▶ Extract provided
□ □ □
Those who obstinately oppose the most widely-held opinions more often do so because of pride than lack of intelligence. They find the best places in the right set already taken, and they do not want back seats.

— La Rochefoucauld, Maxims

Steven Poole:

The long-term Zizek observer already knows that one doesn’t exactly ‘read a new book’ by him so much as tune in again to the ceaselessly babbling stream of his comic-philosophical free association. And so it is here: the bracing mash-up of his beloved Hegel with Marx, perverse yet enjoyably plausible interpretations of Hollywood movies and disquisitions on contemporary politics and culture wars.
□ □ □
▶ Material shown
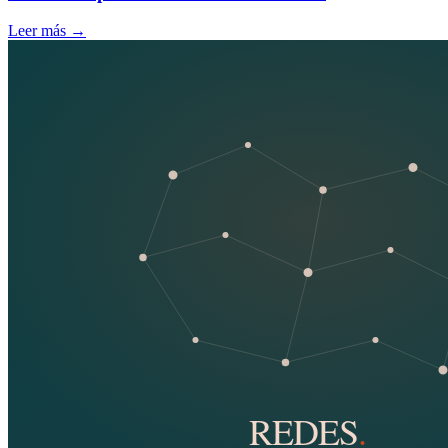
Leer más
→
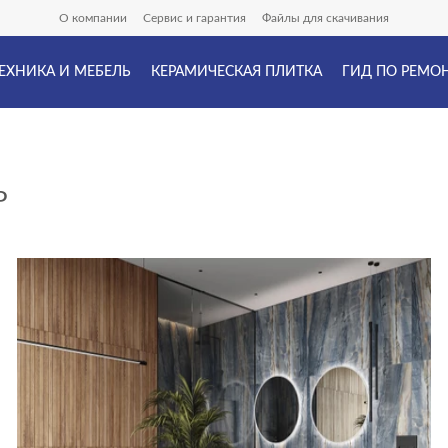
О компании
Сервис и гарантия
Файлы для скачивания
ЕХНИКА И МЕБЕЛЬ
КЕРАМИЧЕСКАЯ ПЛИТКА
ГИД ПО РЕМО
Р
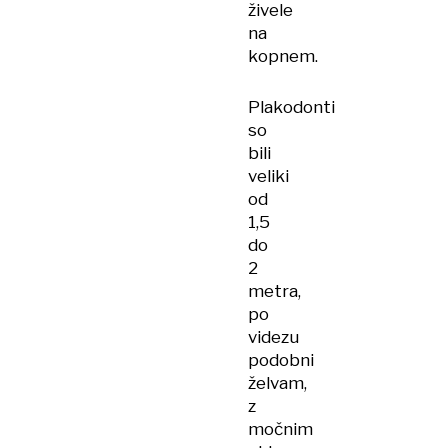
živele
na
kopnem.
Plakodonti
so
bili
veliki
od
1,5
do
2
metra,
po
videzu
podobni
želvam,
z
močnim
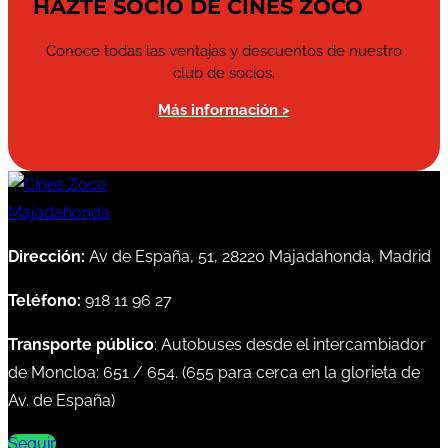
HAZTE SOCIO DE CINES ZOCO
Conoce todas las ventajas y descuentos de nuestro
club de socios.
Más información >
Dirección:
Av de España, 51, 28220 Majadahonda, Madrid
Teléfono:
918 11 96 27
Transporte público
: Autobuses desde el intercambiador
de Moncloa:
651
/
654
. (
655
para cerca en la glorieta de
Av. de España)
Seguir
□ □ □
▶ Problems to work on
[A] Rewrite the paragraph of the Zizek extract that begins "The long-term Zizek observer" in a shorter form, keeping its main points.
[B] From the Zizek extract, copy the text word for word, starting at "The long-term Zizek" and ending at "and culture wars.".
[C] Extend the Zizek extract, picking up after its last sentence.

▶ Expected results
[A] Longtime readers of Zizek know that a new book by him is less a new read than another dip into his endless stream of comic-philosophical free association. This one is no different. It mixes his beloved Hegel with Marx, offers perverse but enjoyably plausible readings of Hollywood movies, and discusses contemporary politics and culture wars.

[B]
The long-term Zizek observer already knows that one doesn’t exactly ‘read a new book’ by him so much as tune in again to the ceaselessly babbling stream of his comic-philosophical free association. And so it is here: the bracing mash-up of his beloved Hegel with Marx, perverse yet enjoyably plausible interpretations of Hollywood movies and disquisitions on contemporary politics and culture wars.

[C]
There is also the usual amount of Lacanian theory, which to some might seem like a version of Scientology for continental philosophers, a sort of intellectual Ponzi scheme in which adepts prove their belonging via the repetition of absurdities, though the psychoanalytic framework more generally does issue in pungent diagnoses of modern sacred cows. ‘Does the predominant ecological discourse,’ he asks, ‘not address us as a priori guilty, indebted to Mother Nature, under the constant pressure of the ecological superego?’

In any case, Zizek’s value as a thinker and gadfly lies precisely in his refusal to submit to boring (another favourite word) empiricism and his joy in insulting the left as well as the right.

No matter how often I witness presumably-intelligent people attempt to pan nuggets of wisdom from the stream-of-consciousness-ramblings of this ridiculous charlatan, I don’t think I’ll ever get used to it.